Sembra trascorso molto meno tempo, ma 20 anni fa, il 1° gennaio 2002, l’Italia, assieme ad altri 11 stati (Austria, Belgio, Finlandia, Francia, Germania, Grecia, Irlanda,Lussemburgo, Paesi Bassi, Spagna e Portogallo) ha abbandonato la storica valuta per passare ad una moneta unica.
L’Euro ha una storia lunga, per certi versi travagliata. Pone le sue radici già nel 1899, anno in cui fu istituito il comitato Delors. Sotto la presidenza del suo omonimo creatore, Jacques Delors, allora presidente della Commissione, il comitato esaminò specifiche misure graduali verso l’adozione di una moneta unica. La nascita ufficiale del sistema monetario unico è attribuibile alla firma del Trattato di Maastricht nel 1992, dove gli stati membri aderiscono ufficialmente all’adozione della moneta. L’Istituto Bancario Europeo, con sede a Francoforte, nascerà nel 1994, mentre la famosa BCE (Banca Centrale Europea) si attiverà solo nel 1998.
Una finestra di ben 10 anni tra l’adozione della moneta unica e l’effettiva messa in circolazione, a fronte dei soli due mesi nei quali i cittadini degli stati aderenti hanno potuto, anzi dovuto, arrangiarsi tra calcoli e cambi vari.
L’introduzione dell’euro e le controversie
Sono molto note le controversie legate all’introduzione dell’euro, dovute specialmente alla percezione di svantaggio per i vari tassi di cambio tra le varie ex monete locali e l’euro.
Altra fortissima critica mossa dai consumatori negli anni, è quella che nel corso di breve tempo il tasso percepito di cambio della moneta fosse di 1000 Lire per 1 Euro, invece delle quasi 2 mila lire (1936.27 per la precisione).
Analizzando i dati statistici però, si può evincere come l’Euro non abbia affatto creato la fiammata inflazionistica tanto denunciata, ma si sia semplicemente adeguata alla crescita inflazionistica già esistente col periodo antecedente alla sua adozione.
Secondo uno studio approfondito pubblicato dall’ISTAT nel 2003, non c’è una reale causa attribuibile al repentino aumento dei prezzi se non quella della ricerca di un prezzo “attraente”, ovvero la classica “cifra tonda”, adottata da molti, in favore di una modifica ai prezzi col giusto tasso di cambio.
L’impennata dei prezzi, secondo le analisi, si è presentata per tutto il 2002, per poi cessare gradualmente mantenendo però il danno arrecato.

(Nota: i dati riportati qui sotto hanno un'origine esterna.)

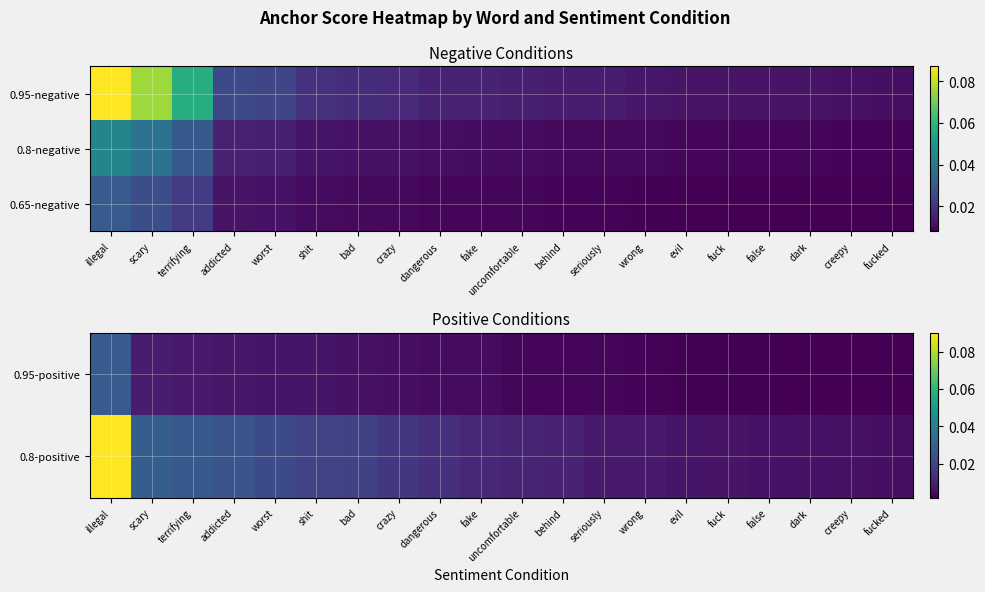

True or false: 0.8-positive has a value of 0.0 at crazy.

True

Da allora, logicamente, i prezzi non sono più scesi.
In summa, si può tranquillamente dire che non sia stato solo l’Euro a diminuire il potere d’acquisto degli italiani in quel periodo, ma anche (e forse soprattutto), la pratica di arrotondare per in eccesso rispetto al tasso di cambio (nda: Al lettore si lascia piena facoltà di decisione sull’onestà o meno dell’operazione).
I decenni precedenti
Per sfatare il mito che vede l’Euro come principale attore dell’impoverimento generale, vale la pena confrontare anche lo stato economico italiano nei decenni precedenti, analizzando il costo dei prodotti comparato al potere d’acquisto relativo, rapportandolo all’inflazione dell’epoca.
Cerchiamo di capire se effettivamente adesso ci possiamo considerare più poveri.
Confrontando i due strumenti sopra è possibile notare come, nonostante l’inflazione più o meno altalenante e in genere sempre positiva dal dopoguerra ad oggi, il potere di acquisto nel corso dei decenni è andato via via migliorando, assieme alla qualità dei beni primo consumo, e alla qualità dei servizi.
L’Euro(zona) come forza comune
Impossibile nascondere, inoltre, come l’Euro sia in realtà una forza comune tra gli stati che lo hanno adottato, basti pensare ai vari tassi di cambio, spesso sfavorevoli nei confronti del Dollaro Statunitense, al rapido sorpasso già dopo solo un anno di circolazione.
Un vantaggio che, nel corso degli anni porterà ad una forza maggiore negli scambi internazionali, oltre che ad una solidità maggiore della moneta stessa.
Non è da nascondere che l’Euro sia stato più volte usato come salvagente per attutire crisi economiche locali e globali come quella del 2008 e il crollo degli export dovuti alla pandemia ancora in corso. Col senno di poi, probabilmente ci saremmo ritrovati in condizioni assai peggiori, senza contare il gettito economico stanziato proprio per il rilancio dell’economia colpita negli ultimi 2 anni.